__Problem to solve__. Arrange the lines below as a Markdown table with the columns "Row" and "Line," numbering each row and omitting blank lines. Leave the pictures out of the answer.

__Dataset items__.
Start of Block
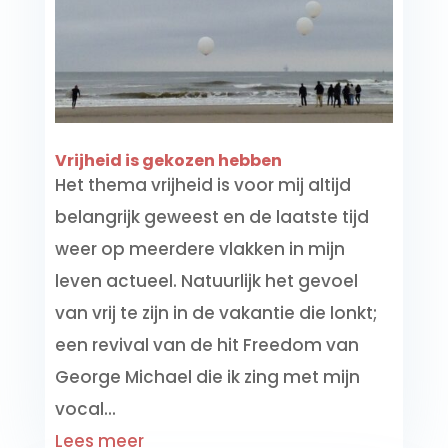
Vrijheid is gekozen hebben
Het thema vrijheid is voor mij altijd
belangrijk geweest en de laatste tijd
weer op meerdere vlakken in mijn
leven actueel. Natuurlijk het gevoel
van vrij te zijn in de vakantie die lonkt;
een revival van de hit Freedom van
George Michael die ik zing met mijn
vocal...
Lees meer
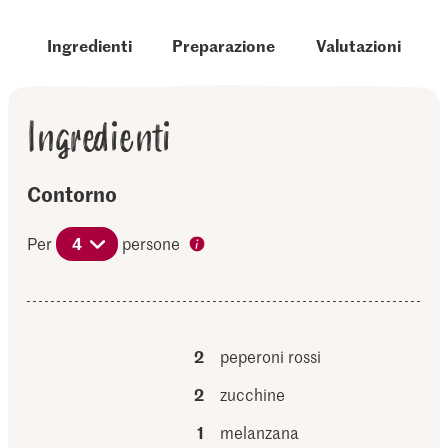
Ingredienti
Preparazione
Valutazioni
Ingredienti
Contorno
Per
4
persone
2
peperoni rossi
2
zucchine
1
melanzana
End of Block
__Written answer__.
| Row | Line |
|---|---|
| 1 | Vrijheid is gekozen hebben |
| 2 | Het thema vrijheid is voor mij altijd |
| 3 | belangrijk geweest en de laatste tijd |
| 4 | weer op meerdere vlakken in mijn |
| 5 | leven actueel. Natuurlijk het gevoel |
| 6 | van vrij te zijn in de vakantie die lonkt; |
| 7 | een revival van de hit Freedom van |
| 8 | George Michael die ik zing met mijn |
| 9 | vocal... |
| 10 | Lees meer |
| 11 | Ingredienti |
| 12 | Preparazione |
| 13 | Valutazioni |
| 14 | Ingredienti |
| 15 | Contorno |
| 16 | Per |
| 17 | 4 |
| 18 | persone |
| 19 | 2 |
| 20 | peperoni rossi |
| 21 | 2 |
| 22 | zucchine |
| 23 | 1 |
| 24 | melanzana |